SOURCE RECORDS START

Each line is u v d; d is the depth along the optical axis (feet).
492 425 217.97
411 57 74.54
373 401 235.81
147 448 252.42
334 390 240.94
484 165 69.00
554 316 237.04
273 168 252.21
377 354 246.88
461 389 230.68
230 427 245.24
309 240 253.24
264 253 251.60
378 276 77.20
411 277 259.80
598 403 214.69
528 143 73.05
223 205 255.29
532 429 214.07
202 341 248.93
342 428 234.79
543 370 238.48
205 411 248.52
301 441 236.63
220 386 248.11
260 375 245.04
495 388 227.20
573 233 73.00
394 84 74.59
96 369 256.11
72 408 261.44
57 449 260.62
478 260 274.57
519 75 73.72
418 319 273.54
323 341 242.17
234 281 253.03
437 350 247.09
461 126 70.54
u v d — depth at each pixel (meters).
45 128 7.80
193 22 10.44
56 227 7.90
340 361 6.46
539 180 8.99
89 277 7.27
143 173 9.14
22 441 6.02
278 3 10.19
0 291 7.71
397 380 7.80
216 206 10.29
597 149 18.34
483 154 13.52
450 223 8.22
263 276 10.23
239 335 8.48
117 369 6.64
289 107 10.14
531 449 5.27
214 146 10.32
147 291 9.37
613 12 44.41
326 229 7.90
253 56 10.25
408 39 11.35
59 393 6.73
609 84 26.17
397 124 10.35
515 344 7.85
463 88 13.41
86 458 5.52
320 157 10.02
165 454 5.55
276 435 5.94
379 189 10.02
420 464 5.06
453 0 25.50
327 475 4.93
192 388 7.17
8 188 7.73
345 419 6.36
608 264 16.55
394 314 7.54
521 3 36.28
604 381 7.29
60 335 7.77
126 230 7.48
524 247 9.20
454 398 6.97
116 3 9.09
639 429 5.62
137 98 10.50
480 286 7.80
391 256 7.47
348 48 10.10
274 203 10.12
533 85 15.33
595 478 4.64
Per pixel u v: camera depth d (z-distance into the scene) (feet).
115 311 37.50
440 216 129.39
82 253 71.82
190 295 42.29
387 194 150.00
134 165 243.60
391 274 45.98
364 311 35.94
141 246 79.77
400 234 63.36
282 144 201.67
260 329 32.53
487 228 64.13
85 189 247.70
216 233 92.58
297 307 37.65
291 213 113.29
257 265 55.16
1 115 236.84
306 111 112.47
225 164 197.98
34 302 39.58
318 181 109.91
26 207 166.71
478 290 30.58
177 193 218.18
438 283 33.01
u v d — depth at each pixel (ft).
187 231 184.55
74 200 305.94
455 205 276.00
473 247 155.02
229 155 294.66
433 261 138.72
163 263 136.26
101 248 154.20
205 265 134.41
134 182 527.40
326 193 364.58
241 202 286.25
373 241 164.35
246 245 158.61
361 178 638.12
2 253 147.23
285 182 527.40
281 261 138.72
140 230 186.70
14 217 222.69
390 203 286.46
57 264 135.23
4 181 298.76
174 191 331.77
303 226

SOURCE RECORDS END

◆ EXERCISE PROMPT ◆
Please output every record, keeping each line exact.

◆ WRITTEN ANSWER ◆
Each line is u v d; d is the depth along the optical axis (feet).
492 425 217.97
411 57 74.54
373 401 235.81
147 448 252.42
334 390 240.94
484 165 69.00
554 316 237.04
273 168 252.21
377 354 246.88
461 389 230.68
230 427 245.24
309 240 253.24
264 253 251.60
378 276 77.20
411 277 259.80
598 403 214.69
528 143 73.05
223 205 255.29
532 429 214.07
202 341 248.93
342 428 234.79
543 370 238.48
205 411 248.52
301 441 236.63
220 386 248.11
260 375 245.04
495 388 227.20
573 233 73.00
394 84 74.59
96 369 256.11
72 408 261.44
57 449 260.62
478 260 274.57
519 75 73.72
418 319 273.54
323 341 242.17
234 281 253.03
437 350 247.09
461 126 70.54
u v d — depth at each pixel (meters).
45 128 7.80
193 22 10.44
56 227 7.90
340 361 6.46
539 180 8.99
89 277 7.27
143 173 9.14
22 441 6.02
278 3 10.19
0 291 7.71
397 380 7.80
216 206 10.29
597 149 18.34
483 154 13.52
450 223 8.22
263 276 10.23
239 335 8.48
117 369 6.64
289 107 10.14
531 449 5.27
214 146 10.32
147 291 9.37
613 12 44.41
326 229 7.90
253 56 10.25
408 39 11.35
59 393 6.73
609 84 26.17
397 124 10.35
515 344 7.85
463 88 13.41
86 458 5.52
320 157 10.02
165 454 5.55
276 435 5.94
379 189 10.02
420 464 5.06
453 0 25.50
327 475 4.93
192 388 7.17
8 188 7.73
345 419 6.36
608 264 16.55
394 314 7.54
521 3 36.28
604 381 7.29
60 335 7.77
126 230 7.48
524 247 9.20
454 398 6.97
116 3 9.09
639 429 5.62
137 98 10.50
480 286 7.80
391 256 7.47
348 48 10.10
274 203 10.12
533 85 15.33
595 478 4.64
Per pixel u v: camera depth d (z-distance into the scene) (feet).
115 311 37.50
440 216 129.39
82 253 71.82
190 295 42.29
387 194 150.00
134 165 243.60
391 274 45.98
364 311 35.94
141 246 79.77
400 234 63.36
282 144 201.67
260 329 32.53
487 228 64.13
85 189 247.70
216 233 92.58
297 307 37.65
291 213 113.29
257 265 55.16
1 115 236.84
306 111 112.47
225 164 197.98
34 302 39.58
318 181 109.91
26 207 166.71
478 290 30.58
177 193 218.18
438 283 33.01
u v d — depth at each pixel (ft).
187 231 184.55
74 200 305.94
455 205 276.00
473 247 155.02
229 155 294.66
433 261 138.72
163 263 136.26
101 248 154.20
205 265 134.41
134 182 527.40
326 193 364.58
241 202 286.25
373 241 164.35
246 245 158.61
361 178 638.12
2 253 147.23
285 182 527.40
281 261 138.72
140 230 186.70
14 217 222.69
390 203 286.46
57 264 135.23
4 181 298.76
174 191 331.77
303 226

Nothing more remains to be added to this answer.